◆ Brief ◆
Nothing but a number should be given: how many lines in the listing contain the word "shift".
-- Opening Marker --
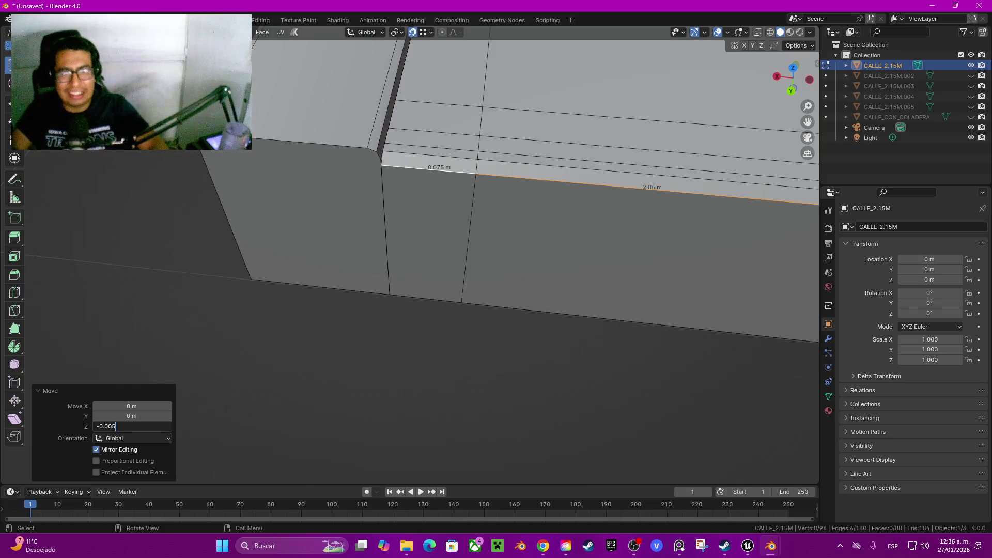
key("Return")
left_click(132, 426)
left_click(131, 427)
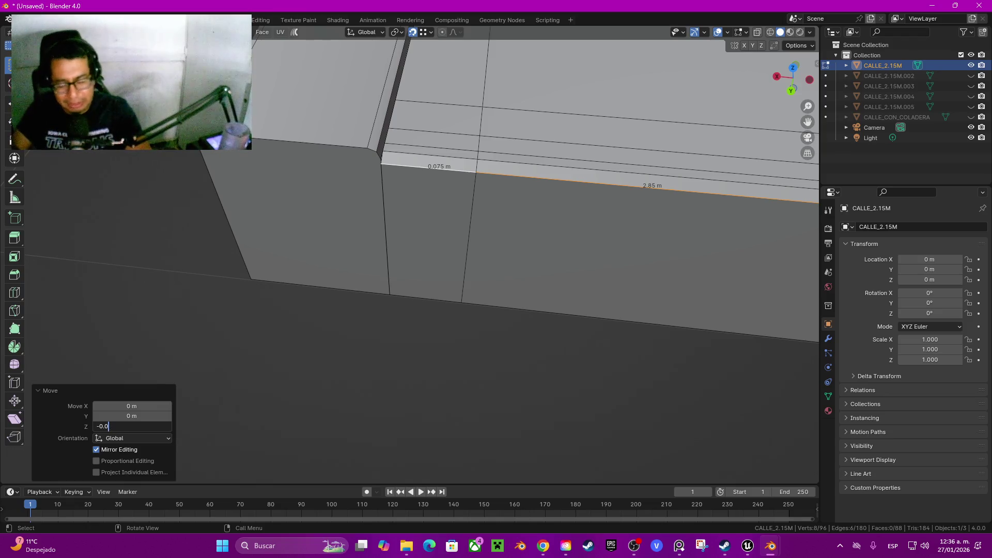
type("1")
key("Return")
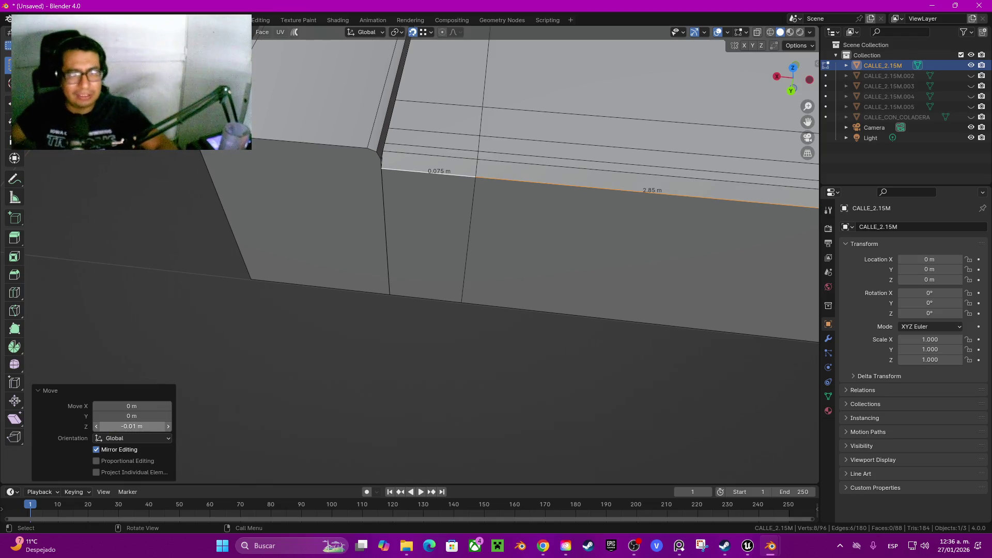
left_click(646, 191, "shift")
-- Closing Marker --
-- Opening Marker --
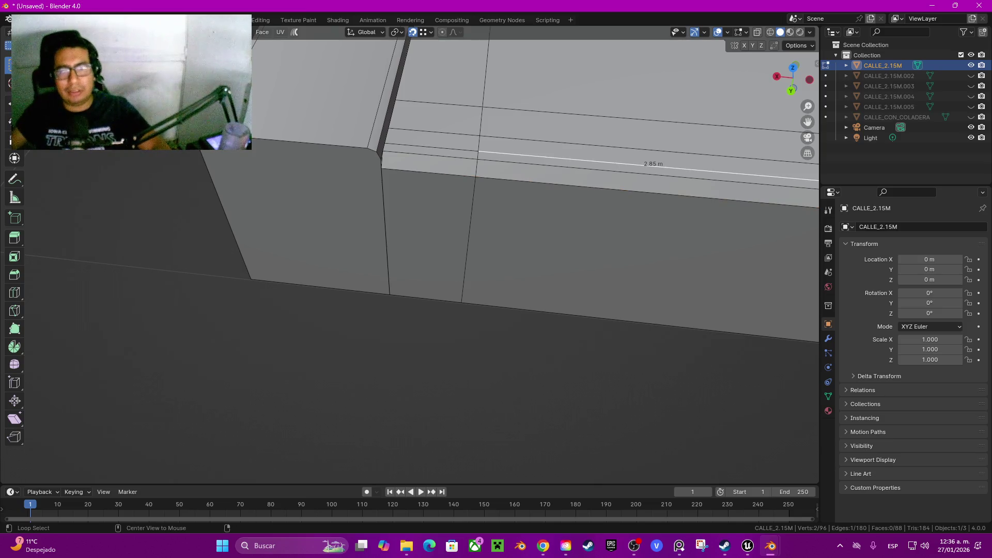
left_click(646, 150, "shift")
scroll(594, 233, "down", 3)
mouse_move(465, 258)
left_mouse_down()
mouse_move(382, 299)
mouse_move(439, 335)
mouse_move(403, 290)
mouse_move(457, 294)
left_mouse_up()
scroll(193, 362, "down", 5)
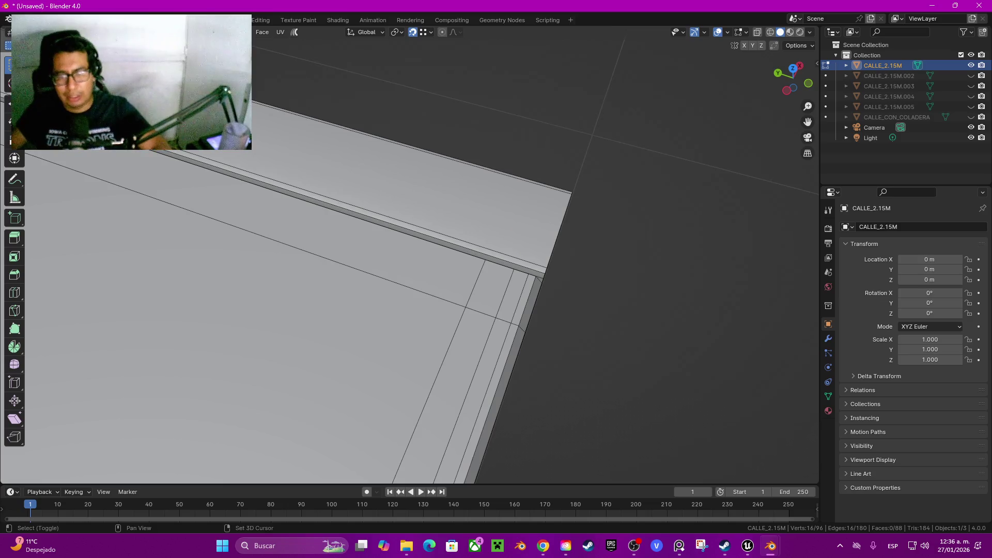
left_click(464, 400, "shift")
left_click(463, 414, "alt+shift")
-- Closing Marker --
◆ Response area ◆
4